Restoring soil health delivers real outcomes: higher crop yields, enhanced biodiversity, and resilience to drought and floods. But scaling such benefits requires airtight monitoring, clear protocols, and shared frameworks.

This approach is also embedded in EU policy ambitions. The forthcoming Soil Monitoring Law will require Member States to adopt standardized soil descriptors and methodologies, ensuring that monitoring of soil attributes, from pH to biodiversity, is carried out consistently across Europe. Inventories of contaminated sites, harmonized protocols, and tailored support for farmers will form part of this unified effort.

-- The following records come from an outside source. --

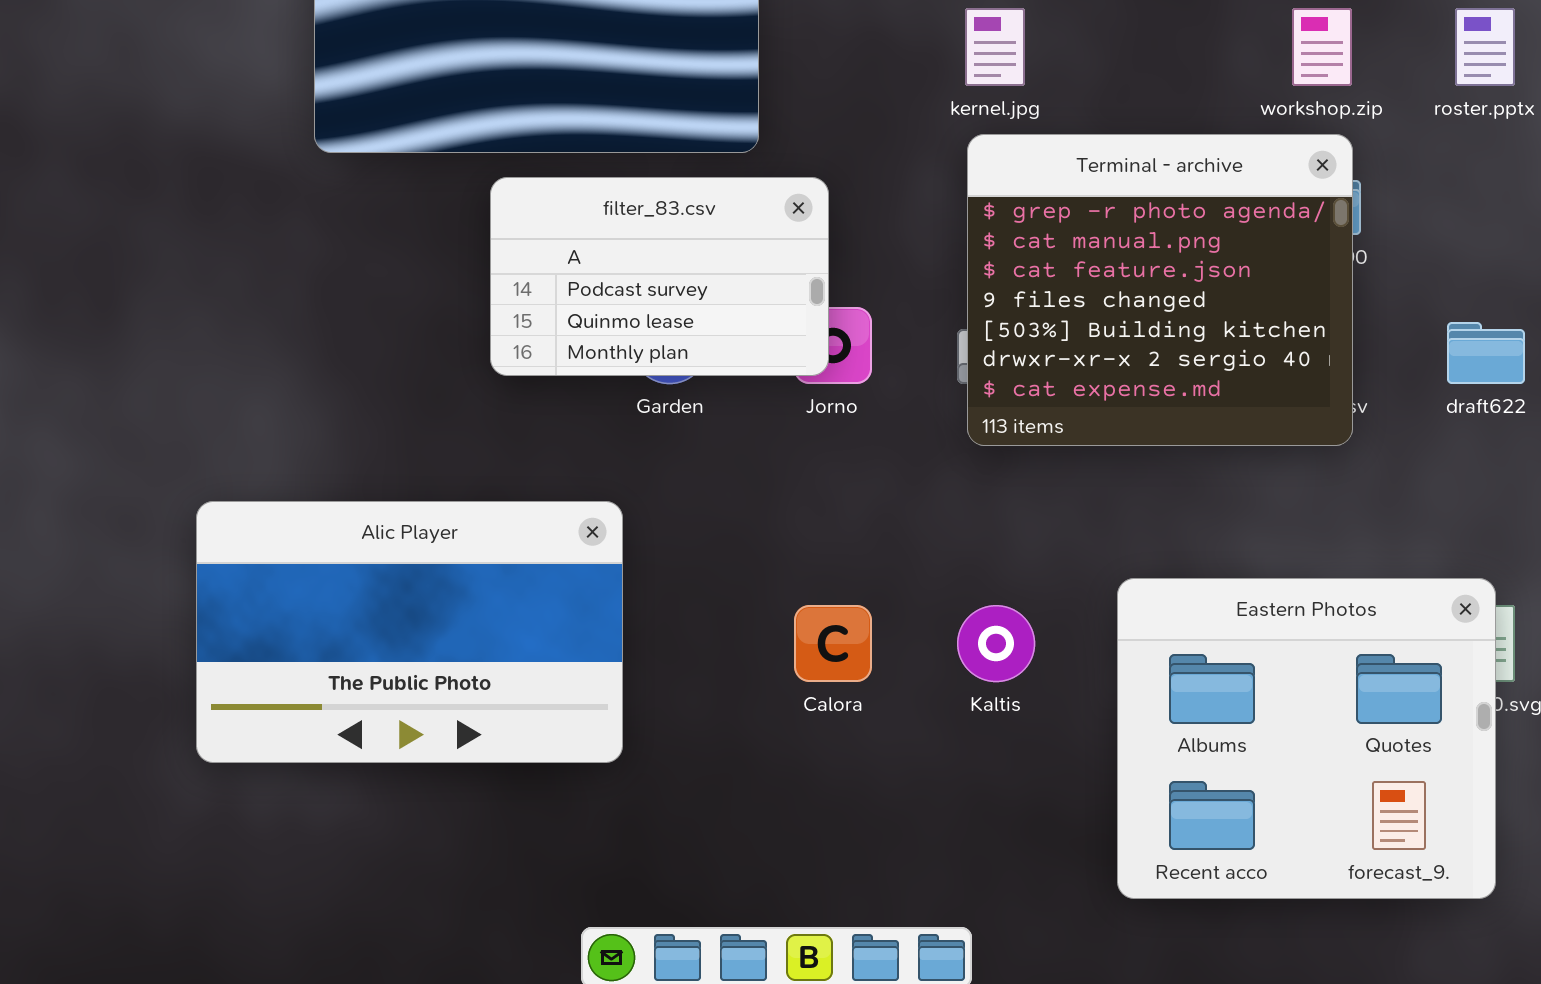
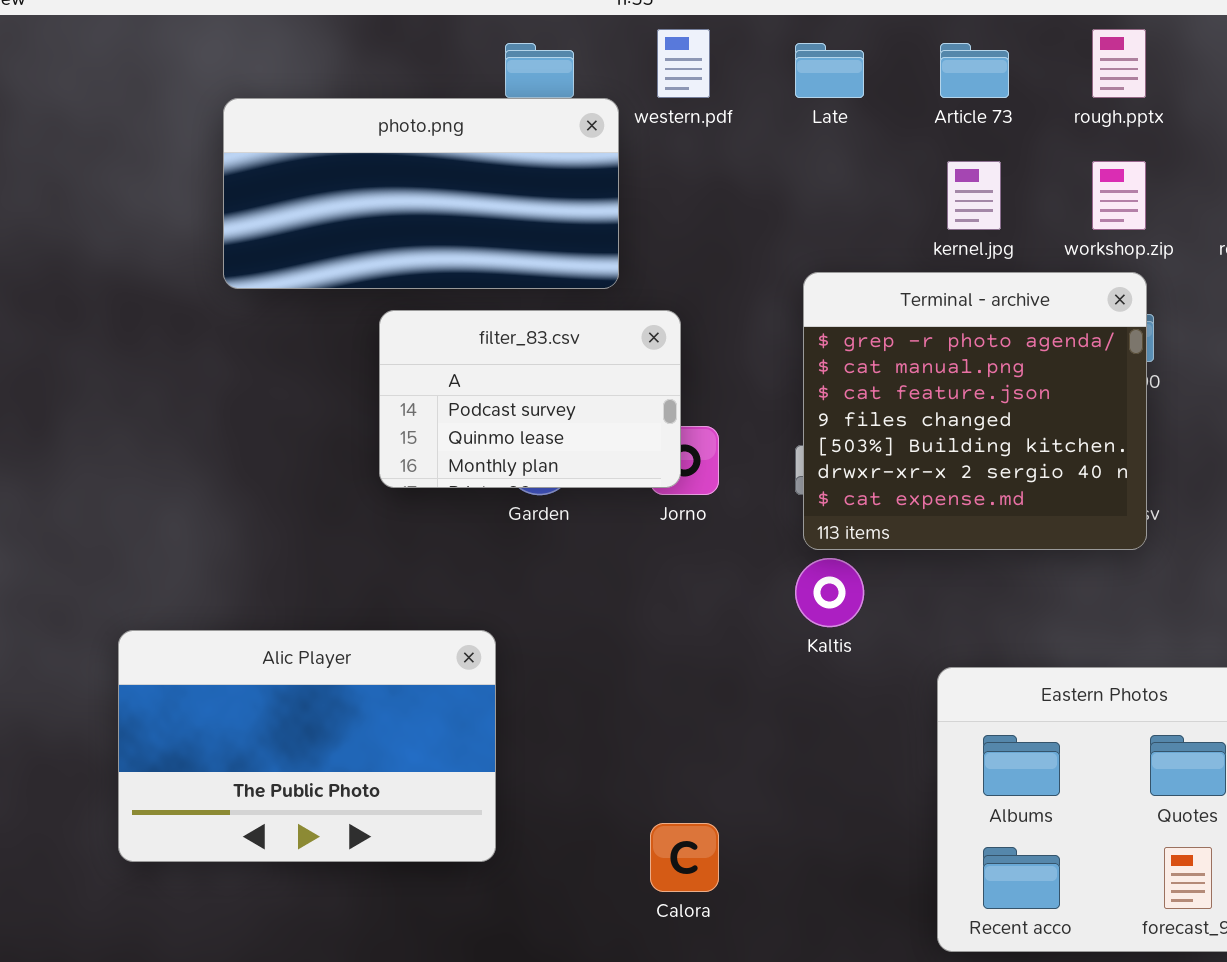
kernel.jpg: [965,8,1025,86] -> [947,161,1001,230], moved
Alic Player: [196,501,623,763] -> [118,630,496,862], moved
Calora: [794,605,872,682] -> [650,823,719,892], moved
Kaltis: [957,605,1035,682] -> [795,558,864,627], moved

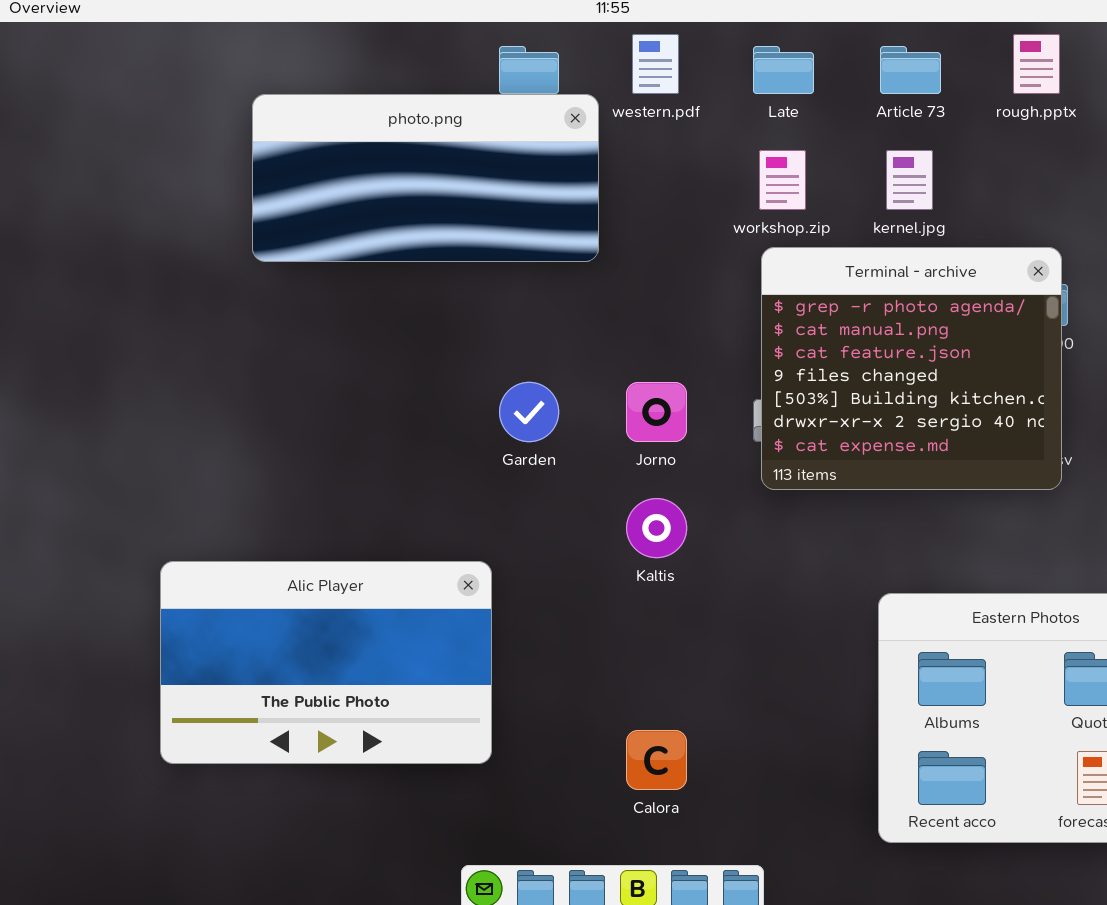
workshop.zip: [1092,161,1146,230] -> [759,150,806,210], moved
filter_83.csv: [379,310,681,488] -> none, closed
Kaltis: [795,558,864,627] -> [626,498,687,558], moved

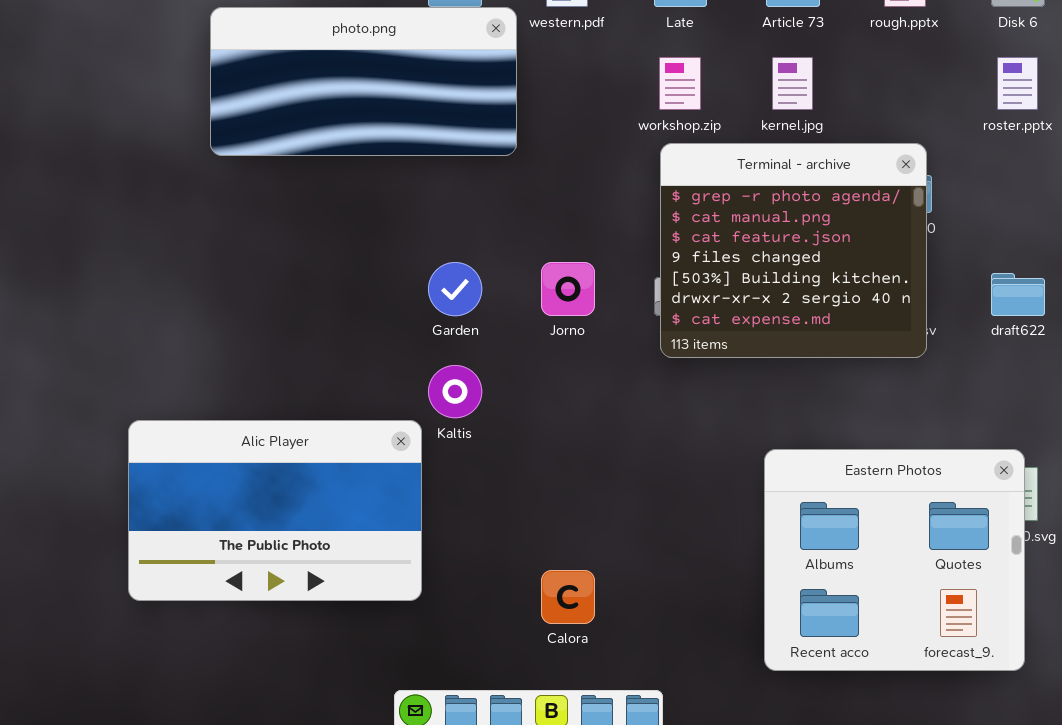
Kaltis: [626,498,687,558] -> [428,365,482,418], moved

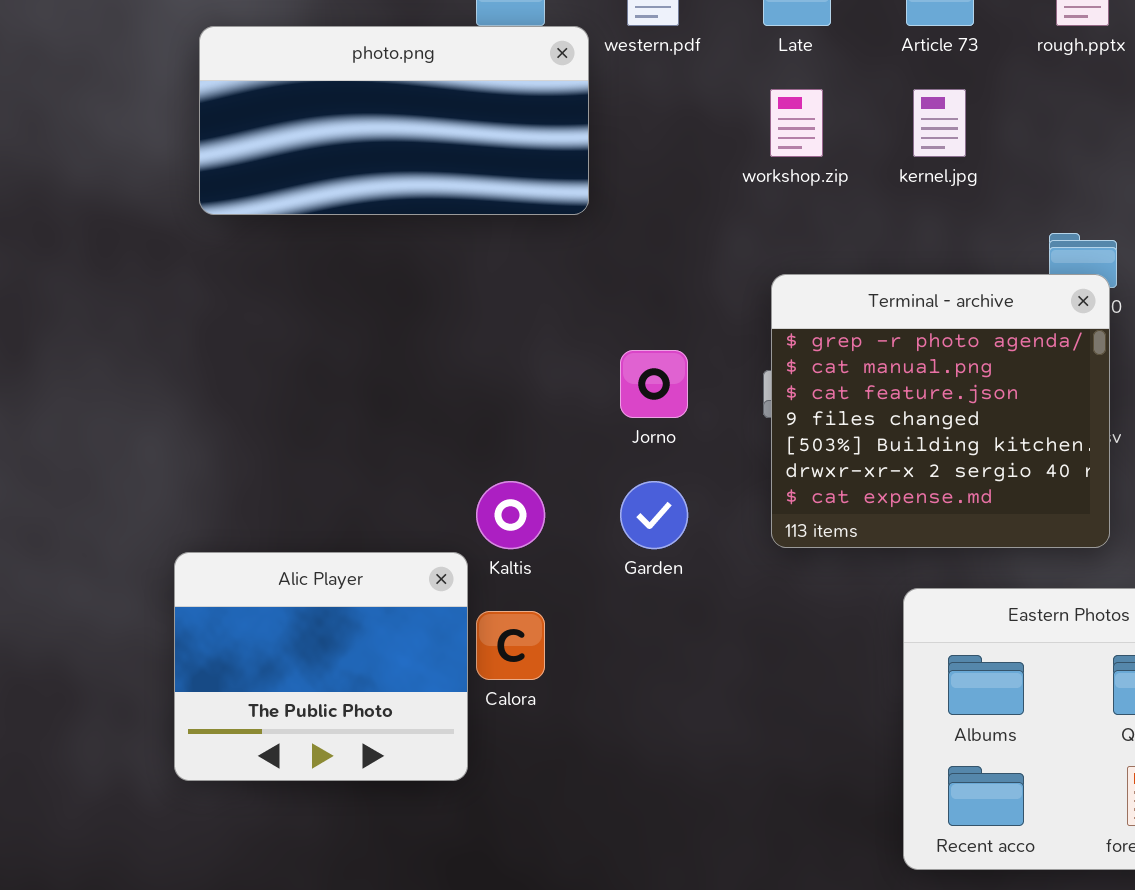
Terminal - archive: [660,143,927,358] -> [771,274,1110,548], moved
Garden: [428,262,482,316] -> [620,481,688,549], moved
Alic Player: [128,420,422,601] -> [174,552,468,781], resized
Calora: [541,570,595,624] -> [476,611,545,680], moved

Supporting this ambition, the EU Soil Observatory is being developed as a single platform, a “dashboard of dashboards”, to provide high-resolution, harmonized, and quality-assured soil data across the bloc. Its Soil Health Dashboard will make information accessible to policymakers, researchers, and citizens alike, creating a shared evidence base for soil action.

Complementary initiatives such as Soil Health Benchmarks, with harmonized sampling protocols for urban, agricultural, and forest soils, and the Soil Health Data Cube, which compiles indicators, terrain data, and crop models into an open-access system, show how research outputs like iCOSHELLs can plug into larger European infrastructures.

This is no longer just an aspiration but a systematic design principle: with harmonized methods and shared data platforms, results from a vineyard in Bulgaria or a mine site in Greece can inform soil recovery strategies across the continent.

Rather than a set of tools, the initiative lays out the infrastructure for grounded environmental solutions that scales from local action to European policy.

Why It Matters

Healthy soils underpin our planet. They are powerful carbon sinks, widely outperforming forests and oceans. Degraded soils strip away our ability to feed ourselves, filter water, or curb climate change. 

iCOSHELLs bridges the gap between ambitious EU goals and meaningful action, rooted in science, anchored in communities, and driven by shared data.

As spaces and livelihoods become more fragile, the Living Labs show us how to measure, manage, and multiply success, from robust research to resilient soil.

About the author: Lea Hüvelmeier-Schmidt is a project manager and science communicator at the European Science Communication Institute (ESCI). She coordinates research dissemination, improves online communication, and organizes public workshops. With a background in marketing, PR, and media, she helps scientists turn complex ideas into compelling stories that connect with diverse audiences and bridge the gap between research and society.